Nesse sentido, após a elevação à condição de vila, uma das primeiras providências do juiz de paz, além de mandar fazer benfeitorias, foi a determinação do estabelecimento das cadeiras de ler e escrever e de gramática latina. Ainda organizou diversos serviços de arrecadação para a fazenda pública, procedeu à construção de estradas e caminhos, de pontes, de pavimentação e alinhamento de ruas e praças, construiu edifícios para abrigar serviços públicos e órgãos militares, bem como de templos religiosos e casa de caridade.
De acordo com tradição dos paulistas, os primeiros grupos de pessoas que se estabeleceram no arraial fixaram-se nas partes mais elevadas, onde já havia uma formação inicial que daria origem ao Largo da Matriz (1739), considerado marco da urbanização da freguesia. Com o crescimento da população e com um percentual bastante acentuado de negros, um novo templo de devoção é criado: a Igreja do Rosário (1759). A cidade se expande em direção sul, colina acima. Tal localidade foi nomeada de Alto do Rosário e foi o segundo Largo da Freguesia. Possuía uma igreja simples, de taipa e com torre sineira externa. Com a elevação à condição de vila (1798) são edificadas mais duas igrejas: a das Dores (1799) e a de São Sebastião (1805). A vila se expande em direção oeste. Todo o território da vila se encontra interligado por ruas e largos. A exemplo de outras localidades com orientação definidas pelos elementos do urbanismo português, vê-se que a praça, localizada na parte central da povoação, é o eixo regulador da estrutura física da vila de Campanha da Princesa. É a partir da dessa praça (Largo da Matriz) que se organiza o traçado das ruas e se define o conjunto da malha urbana. Há ainda presente a preocupação com a formosura e a regularidade do traçado, vislumbrada pela ideia de planejamento e de poder existentes nos documentos da época.
O urbanismo setecentista procurava dar regularidade à forma das ruas, praças e novas quadras. Perspectivas como “formosura da terra”, “formosura da vila”, “formosura das ruas” também regiam o ideal de cidade, às quais as determinações urbanísticas deveriam moldar-se. Portugal teve papel relevante no desenvolvimento desses novos princípios ou conceitos de cidade.
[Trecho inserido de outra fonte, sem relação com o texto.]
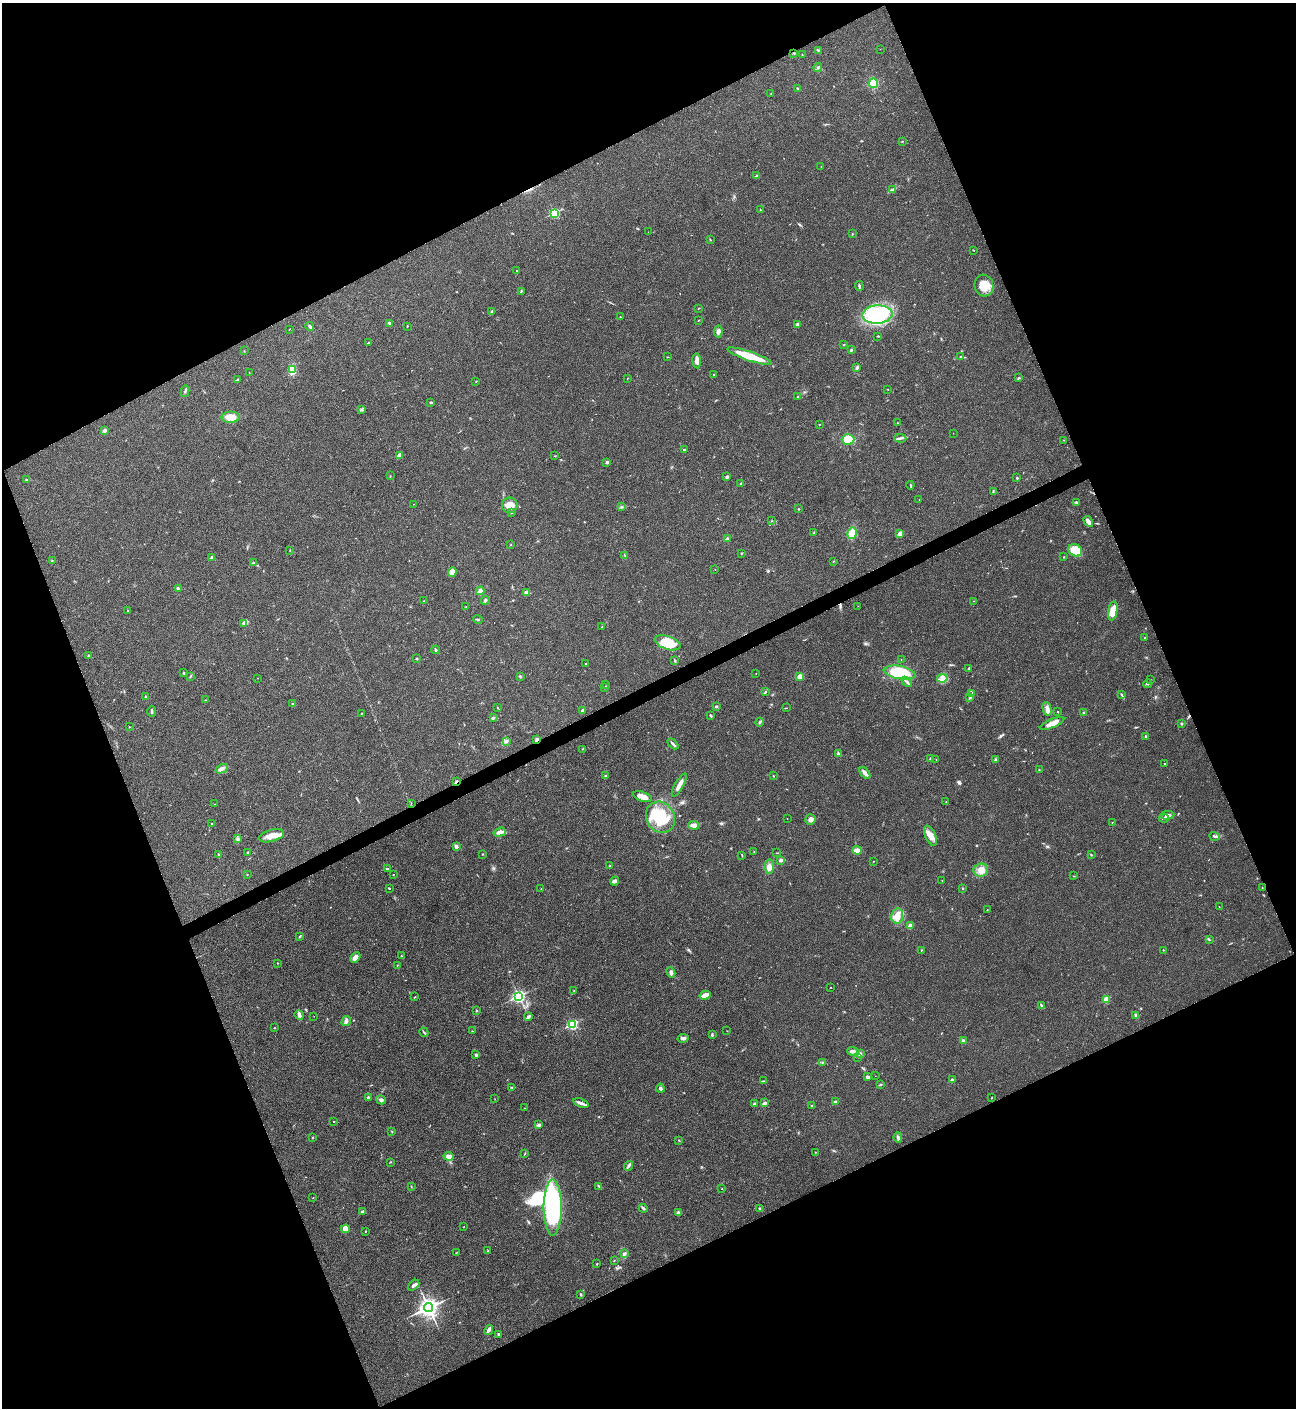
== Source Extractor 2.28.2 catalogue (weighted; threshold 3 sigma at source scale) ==
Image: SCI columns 288-5462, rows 7-5627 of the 5621 x 5633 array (HDU 1 of 3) = the unmasked area's bounding box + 8 px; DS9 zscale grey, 4 x 4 block average (1 PNG px = mean of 4 x 4 image px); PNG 1298 x 1410 px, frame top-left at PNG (2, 3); each listed source drawn as its Kron ellipse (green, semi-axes under 4 px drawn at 4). Shown black and unused: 44% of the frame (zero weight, under 3 of 4 exposures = <1% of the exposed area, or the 3 px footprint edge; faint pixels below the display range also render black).
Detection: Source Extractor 2.28.2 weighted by HDU 2 'WHT'. Background 0.0209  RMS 0.0041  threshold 0.0185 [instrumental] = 3 sigma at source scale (4.5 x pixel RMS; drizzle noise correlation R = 1.50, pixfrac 1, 0.05/0.05 arcsec/px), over >= 5 px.
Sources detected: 316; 2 inside a brighter object's white glare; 4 cosmic-ray / hot-pixel residue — neither listed nor drawn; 3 coinciding with a brighter row at this scale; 4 inside a brighter listed object's ellipse — not listed separately; the other 303 listed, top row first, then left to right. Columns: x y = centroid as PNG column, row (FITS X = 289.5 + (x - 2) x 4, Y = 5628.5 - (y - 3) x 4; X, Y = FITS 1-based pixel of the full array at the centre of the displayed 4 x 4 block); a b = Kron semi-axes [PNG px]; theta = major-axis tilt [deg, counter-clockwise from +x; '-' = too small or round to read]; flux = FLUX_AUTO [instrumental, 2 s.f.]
O elemento idealizador remetia à associação de uma cidade regular à boa ordem social presente na construção de seu império ultramarino. O emprego de um conjunto único de edificações básico não implicava no domínio de técnicas de construção muito elaboradas. Isso possibilitava a ereção de um número ilimitado de unidades habitacionais e administrativas, embora no todo essas pudessem ser bastante monótonas. As fachadas não se modificavam muito: uma ou duas janelas e porta. A fachada era estreita, alongando em profundidade no interior da residência, na planta retangular. As residências mais ricas apresentavam um número maior de portas e janelas.
Na segunda metade do século XVIII, com retração da atividade mineradora, outras atividades passam a compor também o cenário econômico das Minas Gerais que se volta especialmente para o cultivo da terra e/ou criação. Pouco a pouco, lavoura e pecuária ocupariam papel de destaque e mão-de-obra cada vez mais numerosa. A vila da Campanha da Princesa tornar-se-ia nesse momento de transformações em um dos mais expressivos centros urbanos da região de Minas Gerais. Com ativa participação na vida política, ao longo do século XIX, destacou-se também pelas atividades econômicas desenvolvidas, especialmente a agropecuária e também pela existência de um comércio bastante expressivo. Exemplo de seu crescimento econômico pode ser verificado na presença de certos materiais na composição de sua urbanização e arquitetura como atestam no início do século XIX (1817-1820), os naturalistas Spix e Martius quando de passagem pela vila. Em seu livro “Viagem ao Brasil”, afirmam que viram na vila “bonitas e diversas casas de dois pavimentos, providas de janelas envidraçadas, um dos mais custosos ornamentos do interior do Brasil”.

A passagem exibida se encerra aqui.